### Directions
Can you reproduce the forum thread, starting with "## Jammin (Jul" and going on through "feat in itself.", but renaming "Nash" to "Steve Nash"?

### Text passage
'''

# Aylwin's aka The Jinxer's Assignments and Tasks



## Aylwin (Jan 29, 2007)

It seems that even when they lose, our boys are still maintaining some kind of positive streak:



> The Suns set another NBA record Thursday, becoming the first team to ever go the first 46 games of a season without a double-digit loss. The 1995-96 Bulls reached 45 games before the Suns beat them 106-96 in game No. 46. Phoenix’s biggest loss of the season came Monday in Minnesota, when they lost to Kevin Garnett and the T-Wolves by nine. …


link

And that streak goes on as we lost to the Jazz by only 3 points.

Speaking of streaks, something's looking very familiar here. After their streak of 15, they lost 2 out of 3 and then went on to win 17 in a row. And then they lost 2 out of 3 again. Now, they've won 2 in a row. Does anyone else sense another streak coming?

I've jinxed it now, I know. Besides, Steve and Raja are hurting. I still think they can win the remainder of their games this month though.


----------



## Seuss (Aug 19, 2005)

*Re: The Suns and their streaks*



Aylwin said:


> It seems that even when they lose, our boys are still maintaining some kind of positive streak:
> 
> link
> 
> ...



Yeah, I heard about that streak. The Suns were so close to 33 wins in a row. If a few 
baskets went in and some went out.

It shows the Suns are ALWAYS in the game. No matter who they face, they are always there.
You have to beable to play like that in the playoffs. So that streak is more meaningful then 17 in a row.


----------



## Jammin (Jul 3, 2005)

*Re: The Suns and their streaks*

Way to jinx it hahah.

But, without Nash 100% healthy, I barely see any wins coming, let alone streaks. I don't think we can string together a streak of anymore then 10-12 games, which is still a feat in itself.


----------



## Aylwin (Jan 29, 2007)

*Re: The Suns and their streaks*



Jammin said:


> Way to jinx it hahah.


Doh! :banghead:

Well, at least we still have an NBA record streak going: no double digit losses yet this season.

'''

Pose estimation data:
'''

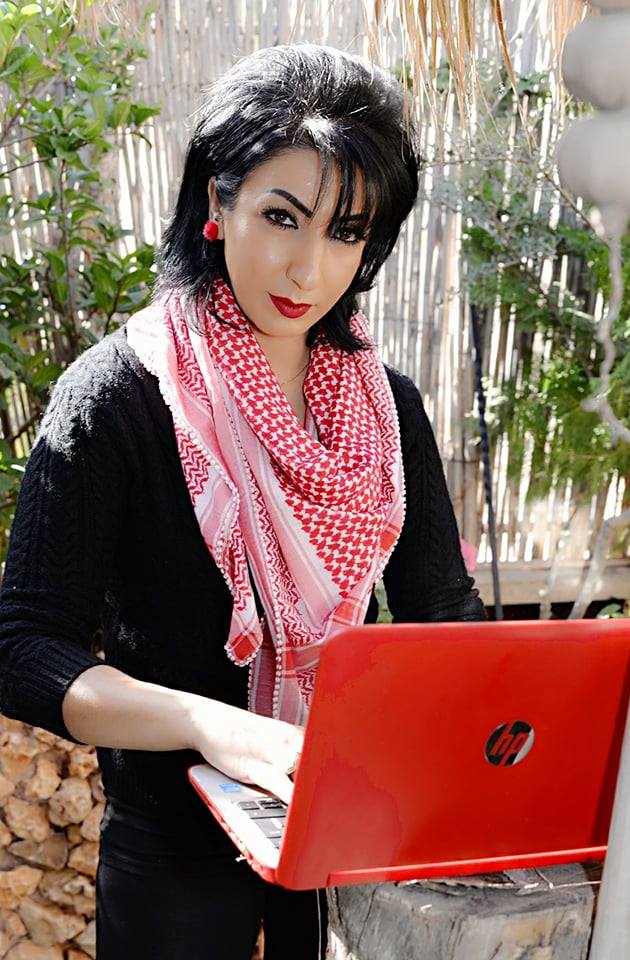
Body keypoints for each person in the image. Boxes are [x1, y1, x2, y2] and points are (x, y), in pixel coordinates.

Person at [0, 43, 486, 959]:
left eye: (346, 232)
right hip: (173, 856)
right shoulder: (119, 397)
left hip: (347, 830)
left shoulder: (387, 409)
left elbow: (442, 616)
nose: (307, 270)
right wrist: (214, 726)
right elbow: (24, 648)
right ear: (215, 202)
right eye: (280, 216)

'''
'''

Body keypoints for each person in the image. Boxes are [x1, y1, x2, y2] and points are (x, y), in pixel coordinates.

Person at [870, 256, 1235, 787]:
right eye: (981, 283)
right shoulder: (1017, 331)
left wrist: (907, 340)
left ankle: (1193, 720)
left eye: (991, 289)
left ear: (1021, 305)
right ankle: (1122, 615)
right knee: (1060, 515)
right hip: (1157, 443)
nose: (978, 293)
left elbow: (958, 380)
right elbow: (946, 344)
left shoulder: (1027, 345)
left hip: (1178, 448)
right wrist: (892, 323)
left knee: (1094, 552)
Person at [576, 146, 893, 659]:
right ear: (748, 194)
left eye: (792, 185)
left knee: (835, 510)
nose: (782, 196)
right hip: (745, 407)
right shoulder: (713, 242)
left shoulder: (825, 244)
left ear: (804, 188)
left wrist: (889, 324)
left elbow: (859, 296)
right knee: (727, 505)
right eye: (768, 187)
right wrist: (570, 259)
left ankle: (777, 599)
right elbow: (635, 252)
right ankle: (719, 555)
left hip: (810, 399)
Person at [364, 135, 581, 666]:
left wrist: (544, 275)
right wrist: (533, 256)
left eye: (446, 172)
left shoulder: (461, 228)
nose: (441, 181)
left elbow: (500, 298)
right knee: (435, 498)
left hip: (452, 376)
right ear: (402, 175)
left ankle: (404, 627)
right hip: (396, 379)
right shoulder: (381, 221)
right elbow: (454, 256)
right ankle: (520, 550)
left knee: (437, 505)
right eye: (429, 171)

'''

### The completed task
## Jammin (Jul 3, 2005)

*Re: The Suns and their streaks*

Way to jinx it hahah.

But, without Steve Nash 100% healthy, I barely see any wins coming, let alone streaks. I don't think we can string together a streak of anymore then 10-12 games, which is still a feat in itself.